I have a grand vision for converting treasure parcels into Progress Points, which players can then cash in for wealth and favors. The party also accrues these points, and can use them for purchasing safehouses throughout the city. I have this vision, and I have sketches of how it plays out, but I haven't sat down and written functions to determine all of this---though I have tried to pawn that task off on my cousin, because despite being a little more than half my age she manages to make me look like a simpleton.

The most recent entry in the Architect DM series ends with the exhortation "Don't Be Afraid of World Building." I'm not, as evidenced by the cultures, races, feats, class alterations, and history I've crafted for Tinderbox. I thought out, and wrote out, three entire continents' worth of empires and peoples for a game that I knew, at its outset, was going to be about a single---albeit large---dangerous box. I love worldbuilding. I have campaigns for days.

I have not, on the other hand, named the city. At all. Anywhere. Even when it was Lockout, before. I have a city, I have a general knowledge of how the zones are laid out, I have a much better knowledge of how the factions within it interact, and I have all sorts of great vignettes involving specific encounters that I want the PCs to have at various points. I have multiple out of place NPCs I plan to seed the city with, just to give the PCs unexpected challenges or opportunities largely divorced from the whole faction concept.

But I don't have a name for the city. Because the way my ambition functions, I tend to see and hunger for this vast, intricate, detailed contraption...but quickly lose interest in the sorts of critical information one would find in the owner's manual of said contraption.

So I really should name the city...maybe something that starts with A.

1 comment:

  1. Thyme, I obviously don't know what's going on in your head beyond what you share with us... but if I was to guess, I'd say that pacing is behind the general frustration, along with a healthy dose of personality clashes.

    Its swung back and forth with who feels who is posting too slow or fast (players upset at other players, you upset with us, us upset with you, and now everyone just generally not really seeming to care about how often ANYONE posts). But I feel like its been a constant point of contention that's just left the group PISSY. There is markedly less friendly banter going on than I usually see in OOC threads, and I don't really know how to get that back.

    But again, I don't think that general grumpiness is the MAIN problem.
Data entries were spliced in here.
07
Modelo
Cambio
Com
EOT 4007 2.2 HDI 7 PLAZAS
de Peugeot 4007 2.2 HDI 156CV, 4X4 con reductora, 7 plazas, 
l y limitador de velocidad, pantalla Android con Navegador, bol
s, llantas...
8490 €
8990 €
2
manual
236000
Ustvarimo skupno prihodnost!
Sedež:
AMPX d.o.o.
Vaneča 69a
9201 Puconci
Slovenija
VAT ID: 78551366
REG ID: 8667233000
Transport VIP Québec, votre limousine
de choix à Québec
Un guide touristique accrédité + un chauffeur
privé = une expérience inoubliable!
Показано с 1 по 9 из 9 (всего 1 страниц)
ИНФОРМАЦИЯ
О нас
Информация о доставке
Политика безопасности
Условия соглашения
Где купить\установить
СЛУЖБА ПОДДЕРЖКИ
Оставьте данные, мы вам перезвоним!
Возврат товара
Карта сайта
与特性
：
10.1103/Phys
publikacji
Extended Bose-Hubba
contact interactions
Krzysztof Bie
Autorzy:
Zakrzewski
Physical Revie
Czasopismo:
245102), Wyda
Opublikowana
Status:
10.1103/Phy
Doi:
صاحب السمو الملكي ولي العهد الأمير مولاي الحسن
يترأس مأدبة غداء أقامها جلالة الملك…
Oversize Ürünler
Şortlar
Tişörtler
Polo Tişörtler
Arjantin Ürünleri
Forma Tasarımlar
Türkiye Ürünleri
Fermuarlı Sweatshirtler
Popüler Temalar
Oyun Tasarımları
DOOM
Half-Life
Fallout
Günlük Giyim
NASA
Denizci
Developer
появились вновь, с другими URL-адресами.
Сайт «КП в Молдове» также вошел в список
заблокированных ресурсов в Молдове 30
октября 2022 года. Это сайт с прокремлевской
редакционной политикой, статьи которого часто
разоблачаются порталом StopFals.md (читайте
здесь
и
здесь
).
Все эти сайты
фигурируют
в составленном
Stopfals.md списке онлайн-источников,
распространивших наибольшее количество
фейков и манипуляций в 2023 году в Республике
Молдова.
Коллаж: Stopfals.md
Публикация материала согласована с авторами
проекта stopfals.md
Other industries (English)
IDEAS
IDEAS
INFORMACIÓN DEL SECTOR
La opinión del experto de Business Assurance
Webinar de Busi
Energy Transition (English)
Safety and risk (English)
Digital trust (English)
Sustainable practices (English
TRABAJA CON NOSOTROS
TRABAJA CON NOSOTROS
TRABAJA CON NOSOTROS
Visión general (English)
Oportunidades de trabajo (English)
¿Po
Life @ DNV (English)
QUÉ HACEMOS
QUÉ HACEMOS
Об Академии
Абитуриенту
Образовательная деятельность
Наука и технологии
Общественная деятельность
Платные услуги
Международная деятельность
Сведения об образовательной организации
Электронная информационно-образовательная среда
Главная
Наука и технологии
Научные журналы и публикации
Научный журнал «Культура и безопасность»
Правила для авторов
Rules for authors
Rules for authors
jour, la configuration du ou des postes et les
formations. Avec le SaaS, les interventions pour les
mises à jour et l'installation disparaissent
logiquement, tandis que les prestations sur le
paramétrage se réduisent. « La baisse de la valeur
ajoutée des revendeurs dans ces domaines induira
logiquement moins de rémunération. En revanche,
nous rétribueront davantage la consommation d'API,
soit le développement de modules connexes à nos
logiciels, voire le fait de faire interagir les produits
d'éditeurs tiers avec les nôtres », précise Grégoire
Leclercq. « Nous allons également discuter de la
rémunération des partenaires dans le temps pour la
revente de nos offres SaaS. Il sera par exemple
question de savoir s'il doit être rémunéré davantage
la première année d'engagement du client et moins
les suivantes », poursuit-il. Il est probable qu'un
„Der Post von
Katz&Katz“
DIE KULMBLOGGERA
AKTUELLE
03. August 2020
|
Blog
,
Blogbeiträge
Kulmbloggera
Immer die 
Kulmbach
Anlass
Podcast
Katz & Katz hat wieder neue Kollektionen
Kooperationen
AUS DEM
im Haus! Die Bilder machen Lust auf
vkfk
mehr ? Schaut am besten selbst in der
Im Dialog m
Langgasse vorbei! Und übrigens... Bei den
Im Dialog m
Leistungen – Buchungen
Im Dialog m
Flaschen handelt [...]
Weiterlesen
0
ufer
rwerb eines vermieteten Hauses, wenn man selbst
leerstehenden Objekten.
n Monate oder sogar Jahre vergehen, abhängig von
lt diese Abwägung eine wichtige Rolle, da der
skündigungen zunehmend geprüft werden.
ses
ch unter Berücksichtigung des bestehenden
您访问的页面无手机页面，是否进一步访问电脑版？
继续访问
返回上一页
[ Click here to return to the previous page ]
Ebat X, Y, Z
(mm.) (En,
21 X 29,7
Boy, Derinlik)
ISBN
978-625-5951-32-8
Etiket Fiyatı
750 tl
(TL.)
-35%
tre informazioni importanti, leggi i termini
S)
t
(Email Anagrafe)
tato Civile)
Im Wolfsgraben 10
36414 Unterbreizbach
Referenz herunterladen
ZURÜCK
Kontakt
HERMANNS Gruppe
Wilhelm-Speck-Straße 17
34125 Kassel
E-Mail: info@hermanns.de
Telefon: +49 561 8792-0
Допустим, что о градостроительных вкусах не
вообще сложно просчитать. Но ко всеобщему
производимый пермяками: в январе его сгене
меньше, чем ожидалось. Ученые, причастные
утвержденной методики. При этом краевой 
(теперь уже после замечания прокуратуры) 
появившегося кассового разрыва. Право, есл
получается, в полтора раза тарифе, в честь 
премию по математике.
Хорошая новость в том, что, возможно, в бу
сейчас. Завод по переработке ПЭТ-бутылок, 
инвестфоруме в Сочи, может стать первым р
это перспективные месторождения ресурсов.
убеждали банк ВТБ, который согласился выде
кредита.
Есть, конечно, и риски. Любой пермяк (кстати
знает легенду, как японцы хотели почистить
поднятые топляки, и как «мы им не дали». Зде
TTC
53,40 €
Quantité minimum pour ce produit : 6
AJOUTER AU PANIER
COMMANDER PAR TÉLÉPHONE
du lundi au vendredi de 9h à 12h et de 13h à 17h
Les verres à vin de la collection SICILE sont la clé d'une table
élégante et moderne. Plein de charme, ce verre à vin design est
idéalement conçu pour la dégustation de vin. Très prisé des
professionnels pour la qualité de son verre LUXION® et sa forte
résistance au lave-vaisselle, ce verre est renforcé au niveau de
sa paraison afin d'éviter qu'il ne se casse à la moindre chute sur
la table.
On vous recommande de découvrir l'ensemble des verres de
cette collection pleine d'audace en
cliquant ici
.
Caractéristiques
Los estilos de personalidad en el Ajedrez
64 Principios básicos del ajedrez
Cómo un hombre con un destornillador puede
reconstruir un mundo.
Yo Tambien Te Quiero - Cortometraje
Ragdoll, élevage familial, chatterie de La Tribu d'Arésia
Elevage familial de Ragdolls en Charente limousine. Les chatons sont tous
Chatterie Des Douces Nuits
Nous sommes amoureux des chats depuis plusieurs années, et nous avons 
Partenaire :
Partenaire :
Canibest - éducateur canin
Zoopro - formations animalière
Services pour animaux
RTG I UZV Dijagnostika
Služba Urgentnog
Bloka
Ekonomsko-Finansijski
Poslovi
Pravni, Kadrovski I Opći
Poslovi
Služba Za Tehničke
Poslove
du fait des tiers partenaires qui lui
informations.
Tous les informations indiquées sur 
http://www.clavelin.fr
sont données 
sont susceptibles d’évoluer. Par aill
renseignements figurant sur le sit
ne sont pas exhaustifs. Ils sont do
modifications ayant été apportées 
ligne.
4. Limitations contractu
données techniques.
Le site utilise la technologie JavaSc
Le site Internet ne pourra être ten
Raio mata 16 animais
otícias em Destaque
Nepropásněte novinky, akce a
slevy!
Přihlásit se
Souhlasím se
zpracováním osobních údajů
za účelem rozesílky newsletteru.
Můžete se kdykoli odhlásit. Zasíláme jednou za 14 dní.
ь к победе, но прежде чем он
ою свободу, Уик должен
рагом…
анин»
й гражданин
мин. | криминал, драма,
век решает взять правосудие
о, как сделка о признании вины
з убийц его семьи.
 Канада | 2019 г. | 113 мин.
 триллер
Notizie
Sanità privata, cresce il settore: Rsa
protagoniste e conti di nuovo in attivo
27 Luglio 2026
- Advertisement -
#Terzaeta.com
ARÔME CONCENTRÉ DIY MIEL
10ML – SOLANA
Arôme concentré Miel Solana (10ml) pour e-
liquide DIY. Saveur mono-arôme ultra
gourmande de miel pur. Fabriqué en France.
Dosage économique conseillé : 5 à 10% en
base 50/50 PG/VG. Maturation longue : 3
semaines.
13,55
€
The main problem is that the selling point for this campaign, as you mentioned above, is that you wrote a CAMPAIGN, a "vast, intricate, detailed contraption," and we just haven't really progressed far enough to have seen or interacted with very much of it. A sandbox only becomes distinguishable from a narrow adventure path once the characters get room to go in different directions, make their own choices. So far, because of the (apparent) exigency of retrieving our jacked gear, we have had only one viable path before us.

    Fighting fish beasts is fun, but I get the sense that it isn't what the campaign is ABOUT for you. You aren't doing it wrong, and I honestly don't really think we are either...it's just that combat takes a while in PBP games, and for the 6 months or whatever that this game has been going, all we've had the opportunity to do is be in combat.

    As the game progresses past this initial stage of chasing people that took our gear and securing a bit of breathing room, I fully anticipate that we'll get down to interacting with your city like you want us to, and branching out in fun and unexpected ways. But its going to take time.

    I just hope that we can all figure out a pace that keeps your frustration at a minimum, because I really DO want to get a chance at actually playing in this sandbox. Don't. Give. Up. On. Us.